▶ **TASK BRIEF**:
In the entries below, which lines run from the one containing "nuclear staining for" to the one containing "of stomach cancer"? Copy exactly those lines, ends included, and no others.

------ AVAILABLE RECORDS

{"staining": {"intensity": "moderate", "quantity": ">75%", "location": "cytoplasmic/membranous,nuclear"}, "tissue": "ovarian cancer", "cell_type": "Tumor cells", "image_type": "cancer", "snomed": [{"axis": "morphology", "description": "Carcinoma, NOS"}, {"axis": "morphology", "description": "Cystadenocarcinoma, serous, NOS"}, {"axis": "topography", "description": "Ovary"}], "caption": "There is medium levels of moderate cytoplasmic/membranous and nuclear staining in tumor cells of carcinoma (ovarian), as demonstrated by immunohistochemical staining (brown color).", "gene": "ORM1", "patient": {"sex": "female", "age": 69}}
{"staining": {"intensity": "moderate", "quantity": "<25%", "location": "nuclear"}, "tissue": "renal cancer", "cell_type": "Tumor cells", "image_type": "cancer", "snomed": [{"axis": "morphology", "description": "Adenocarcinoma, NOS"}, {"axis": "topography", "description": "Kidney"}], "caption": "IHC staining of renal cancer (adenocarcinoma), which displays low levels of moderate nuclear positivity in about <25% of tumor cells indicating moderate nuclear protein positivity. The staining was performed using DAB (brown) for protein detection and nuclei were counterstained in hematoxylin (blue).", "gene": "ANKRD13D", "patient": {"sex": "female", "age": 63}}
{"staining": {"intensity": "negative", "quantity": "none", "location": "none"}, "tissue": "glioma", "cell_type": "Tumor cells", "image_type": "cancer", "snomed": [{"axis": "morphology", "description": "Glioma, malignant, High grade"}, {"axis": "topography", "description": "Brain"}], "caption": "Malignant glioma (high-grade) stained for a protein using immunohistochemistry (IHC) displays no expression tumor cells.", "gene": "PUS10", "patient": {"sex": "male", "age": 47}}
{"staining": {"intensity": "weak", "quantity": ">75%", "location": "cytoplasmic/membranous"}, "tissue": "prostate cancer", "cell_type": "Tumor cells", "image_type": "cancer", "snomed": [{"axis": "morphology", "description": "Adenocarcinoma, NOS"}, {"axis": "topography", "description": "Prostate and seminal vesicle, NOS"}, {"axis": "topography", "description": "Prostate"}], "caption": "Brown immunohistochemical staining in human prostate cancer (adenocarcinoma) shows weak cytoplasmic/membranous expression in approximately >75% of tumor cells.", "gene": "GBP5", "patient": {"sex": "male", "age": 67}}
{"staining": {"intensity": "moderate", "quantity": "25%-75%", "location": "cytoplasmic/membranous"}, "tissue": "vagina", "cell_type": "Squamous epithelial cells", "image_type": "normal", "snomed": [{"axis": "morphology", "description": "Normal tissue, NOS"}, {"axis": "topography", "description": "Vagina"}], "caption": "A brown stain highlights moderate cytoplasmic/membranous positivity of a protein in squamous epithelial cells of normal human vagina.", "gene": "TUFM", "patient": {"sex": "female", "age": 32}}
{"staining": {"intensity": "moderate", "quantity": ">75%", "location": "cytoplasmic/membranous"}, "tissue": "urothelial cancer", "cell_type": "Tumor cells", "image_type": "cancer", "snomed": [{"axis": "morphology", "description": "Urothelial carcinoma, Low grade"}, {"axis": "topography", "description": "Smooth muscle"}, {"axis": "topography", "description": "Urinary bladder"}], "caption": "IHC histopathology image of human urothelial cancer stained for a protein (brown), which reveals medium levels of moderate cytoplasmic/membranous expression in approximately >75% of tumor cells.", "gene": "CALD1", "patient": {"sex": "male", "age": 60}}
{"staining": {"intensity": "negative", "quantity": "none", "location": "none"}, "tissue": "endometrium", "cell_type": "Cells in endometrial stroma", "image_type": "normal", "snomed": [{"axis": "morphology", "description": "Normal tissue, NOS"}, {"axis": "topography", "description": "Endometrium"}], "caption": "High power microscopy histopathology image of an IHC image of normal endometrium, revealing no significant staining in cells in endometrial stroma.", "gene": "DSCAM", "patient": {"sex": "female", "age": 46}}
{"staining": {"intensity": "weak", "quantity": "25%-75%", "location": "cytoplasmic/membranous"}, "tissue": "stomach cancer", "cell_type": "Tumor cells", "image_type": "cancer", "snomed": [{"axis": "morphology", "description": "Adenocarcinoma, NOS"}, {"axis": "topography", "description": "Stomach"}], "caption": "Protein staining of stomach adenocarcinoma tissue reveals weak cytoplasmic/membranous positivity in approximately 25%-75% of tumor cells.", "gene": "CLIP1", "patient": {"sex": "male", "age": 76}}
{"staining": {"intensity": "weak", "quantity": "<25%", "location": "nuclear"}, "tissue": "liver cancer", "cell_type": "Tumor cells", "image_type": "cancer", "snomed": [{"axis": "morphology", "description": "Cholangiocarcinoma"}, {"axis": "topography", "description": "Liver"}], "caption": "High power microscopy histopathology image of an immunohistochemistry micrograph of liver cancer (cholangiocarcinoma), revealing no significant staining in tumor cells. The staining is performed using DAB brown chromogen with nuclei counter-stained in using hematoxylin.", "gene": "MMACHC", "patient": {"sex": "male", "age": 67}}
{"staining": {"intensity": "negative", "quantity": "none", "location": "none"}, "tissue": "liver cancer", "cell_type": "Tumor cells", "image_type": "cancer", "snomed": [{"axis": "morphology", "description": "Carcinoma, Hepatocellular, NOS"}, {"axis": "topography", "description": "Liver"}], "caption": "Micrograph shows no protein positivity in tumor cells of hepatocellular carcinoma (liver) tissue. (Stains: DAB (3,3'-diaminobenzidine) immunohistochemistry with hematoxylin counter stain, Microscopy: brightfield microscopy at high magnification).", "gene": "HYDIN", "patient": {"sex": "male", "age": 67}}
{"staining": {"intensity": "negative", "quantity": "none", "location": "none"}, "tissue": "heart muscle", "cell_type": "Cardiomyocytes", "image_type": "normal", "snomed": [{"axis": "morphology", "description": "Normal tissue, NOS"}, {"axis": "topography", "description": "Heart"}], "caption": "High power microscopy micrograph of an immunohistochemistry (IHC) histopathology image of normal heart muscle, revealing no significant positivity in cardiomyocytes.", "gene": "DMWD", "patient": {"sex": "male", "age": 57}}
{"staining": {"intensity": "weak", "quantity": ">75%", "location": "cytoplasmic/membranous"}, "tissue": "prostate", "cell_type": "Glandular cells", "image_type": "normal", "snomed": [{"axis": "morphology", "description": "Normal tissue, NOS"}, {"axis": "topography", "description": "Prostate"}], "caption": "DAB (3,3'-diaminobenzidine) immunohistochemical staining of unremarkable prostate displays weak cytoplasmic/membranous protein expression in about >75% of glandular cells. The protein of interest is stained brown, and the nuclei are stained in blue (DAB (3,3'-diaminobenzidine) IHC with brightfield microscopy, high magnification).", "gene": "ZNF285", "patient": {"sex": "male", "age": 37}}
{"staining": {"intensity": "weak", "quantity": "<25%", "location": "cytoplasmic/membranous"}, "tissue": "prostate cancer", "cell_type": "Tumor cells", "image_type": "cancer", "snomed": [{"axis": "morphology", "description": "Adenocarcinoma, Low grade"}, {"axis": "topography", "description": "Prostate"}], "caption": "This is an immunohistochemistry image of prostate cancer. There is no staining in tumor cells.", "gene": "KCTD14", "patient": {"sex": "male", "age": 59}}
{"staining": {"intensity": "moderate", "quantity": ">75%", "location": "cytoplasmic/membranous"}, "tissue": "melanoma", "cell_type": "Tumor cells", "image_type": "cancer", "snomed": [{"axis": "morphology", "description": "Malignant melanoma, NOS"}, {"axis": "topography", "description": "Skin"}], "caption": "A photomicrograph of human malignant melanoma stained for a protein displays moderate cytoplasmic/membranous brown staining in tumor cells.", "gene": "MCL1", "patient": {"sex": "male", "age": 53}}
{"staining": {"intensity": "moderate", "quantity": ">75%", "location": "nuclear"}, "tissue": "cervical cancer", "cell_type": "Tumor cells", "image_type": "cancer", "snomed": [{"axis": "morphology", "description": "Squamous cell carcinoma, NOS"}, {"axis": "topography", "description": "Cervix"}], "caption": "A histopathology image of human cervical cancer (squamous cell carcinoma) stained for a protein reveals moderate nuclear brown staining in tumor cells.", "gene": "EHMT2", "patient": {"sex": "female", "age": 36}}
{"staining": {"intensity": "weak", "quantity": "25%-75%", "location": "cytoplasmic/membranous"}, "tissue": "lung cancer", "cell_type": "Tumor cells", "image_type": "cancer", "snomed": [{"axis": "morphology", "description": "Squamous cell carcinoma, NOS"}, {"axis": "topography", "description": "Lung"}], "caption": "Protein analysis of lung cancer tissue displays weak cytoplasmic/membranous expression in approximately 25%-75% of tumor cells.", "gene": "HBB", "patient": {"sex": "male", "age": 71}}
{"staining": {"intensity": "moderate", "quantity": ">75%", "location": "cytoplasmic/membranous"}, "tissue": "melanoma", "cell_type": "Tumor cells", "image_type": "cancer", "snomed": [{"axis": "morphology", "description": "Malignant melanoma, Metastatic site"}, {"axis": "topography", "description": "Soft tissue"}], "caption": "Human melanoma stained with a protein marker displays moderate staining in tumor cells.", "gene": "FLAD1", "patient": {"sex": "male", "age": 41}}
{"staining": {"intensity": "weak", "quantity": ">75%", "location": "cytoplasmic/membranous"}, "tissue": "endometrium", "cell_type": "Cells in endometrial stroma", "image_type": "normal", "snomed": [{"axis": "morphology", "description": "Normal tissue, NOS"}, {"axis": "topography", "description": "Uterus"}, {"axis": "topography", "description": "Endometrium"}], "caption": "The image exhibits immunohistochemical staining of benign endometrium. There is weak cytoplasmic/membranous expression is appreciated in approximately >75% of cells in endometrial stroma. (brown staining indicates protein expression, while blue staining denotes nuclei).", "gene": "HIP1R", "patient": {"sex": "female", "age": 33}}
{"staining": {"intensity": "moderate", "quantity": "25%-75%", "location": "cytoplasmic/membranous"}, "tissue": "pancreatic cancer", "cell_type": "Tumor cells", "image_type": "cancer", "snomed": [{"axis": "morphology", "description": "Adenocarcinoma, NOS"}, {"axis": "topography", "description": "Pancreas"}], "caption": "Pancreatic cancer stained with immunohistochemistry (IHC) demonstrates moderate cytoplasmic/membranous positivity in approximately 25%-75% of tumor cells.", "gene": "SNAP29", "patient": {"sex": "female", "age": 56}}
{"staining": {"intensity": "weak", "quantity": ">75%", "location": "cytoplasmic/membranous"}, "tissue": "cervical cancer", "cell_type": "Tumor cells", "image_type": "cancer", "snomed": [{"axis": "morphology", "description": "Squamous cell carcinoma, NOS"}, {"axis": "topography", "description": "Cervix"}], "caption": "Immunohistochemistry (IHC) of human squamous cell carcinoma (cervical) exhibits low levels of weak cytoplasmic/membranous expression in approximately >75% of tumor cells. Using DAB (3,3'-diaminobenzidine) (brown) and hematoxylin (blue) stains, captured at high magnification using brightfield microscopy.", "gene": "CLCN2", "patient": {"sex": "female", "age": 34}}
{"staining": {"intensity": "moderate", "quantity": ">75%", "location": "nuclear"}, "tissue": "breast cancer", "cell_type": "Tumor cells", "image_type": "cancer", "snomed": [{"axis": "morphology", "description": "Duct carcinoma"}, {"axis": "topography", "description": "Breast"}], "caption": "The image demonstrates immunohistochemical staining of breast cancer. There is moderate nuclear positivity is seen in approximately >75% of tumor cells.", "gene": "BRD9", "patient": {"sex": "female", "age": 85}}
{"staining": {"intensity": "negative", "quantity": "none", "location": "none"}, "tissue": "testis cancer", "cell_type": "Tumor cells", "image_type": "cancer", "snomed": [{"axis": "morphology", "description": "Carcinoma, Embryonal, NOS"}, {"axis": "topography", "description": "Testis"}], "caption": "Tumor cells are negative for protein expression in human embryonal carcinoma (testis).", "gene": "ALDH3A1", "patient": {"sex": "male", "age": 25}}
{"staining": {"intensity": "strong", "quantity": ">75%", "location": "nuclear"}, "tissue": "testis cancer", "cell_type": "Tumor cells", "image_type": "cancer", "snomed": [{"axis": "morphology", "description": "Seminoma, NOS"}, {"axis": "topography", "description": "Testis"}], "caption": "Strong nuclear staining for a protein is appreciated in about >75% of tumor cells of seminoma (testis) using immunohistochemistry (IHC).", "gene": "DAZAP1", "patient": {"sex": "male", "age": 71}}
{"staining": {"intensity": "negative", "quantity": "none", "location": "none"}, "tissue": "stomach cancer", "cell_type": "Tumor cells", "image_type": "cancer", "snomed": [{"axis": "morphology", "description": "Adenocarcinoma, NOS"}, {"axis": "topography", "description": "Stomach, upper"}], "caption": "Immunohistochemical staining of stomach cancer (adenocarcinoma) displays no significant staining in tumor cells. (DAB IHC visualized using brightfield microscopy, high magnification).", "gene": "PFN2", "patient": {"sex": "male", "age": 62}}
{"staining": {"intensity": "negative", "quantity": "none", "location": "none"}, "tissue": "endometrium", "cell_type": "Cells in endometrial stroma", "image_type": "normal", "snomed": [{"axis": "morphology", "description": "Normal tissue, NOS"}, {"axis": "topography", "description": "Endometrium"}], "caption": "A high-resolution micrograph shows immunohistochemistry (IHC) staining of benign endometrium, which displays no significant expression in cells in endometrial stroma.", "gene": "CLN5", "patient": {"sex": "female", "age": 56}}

------------

▶ **TASK RESULT**:
{"staining": {"intensity": "strong", "quantity": ">75%", "location": "nuclear"}, "tissue": "testis cancer", "cell_type": "Tumor cells", "image_type": "cancer", "snomed": [{"axis": "morphology", "description": "Seminoma, NOS"}, {"axis": "topography", "description": "Testis"}], "caption": "Strong nuclear staining for a protein is appreciated in about >75% of tumor cells of seminoma (testis) using immunohistochemistry (IHC).", "gene": "DAZAP1", "patient": {"sex": "male", "age": 71}}
{"staining": {"intensity": "negative", "quantity": "none", "location": "none"}, "tissue": "stomach cancer", "cell_type": "Tumor cells", "image_type": "cancer", "snomed": [{"axis": "morphology", "description": "Adenocarcinoma, NOS"}, {"axis": "topography", "description": "Stomach, upper"}], "caption": "Immunohistochemical staining of stomach cancer (adenocarcinoma) displays no significant staining in tumor cells. (DAB IHC visualized using brightfield microscopy, high magnification).", "gene": "PFN2", "patient": {"sex": "male", "age": 62}}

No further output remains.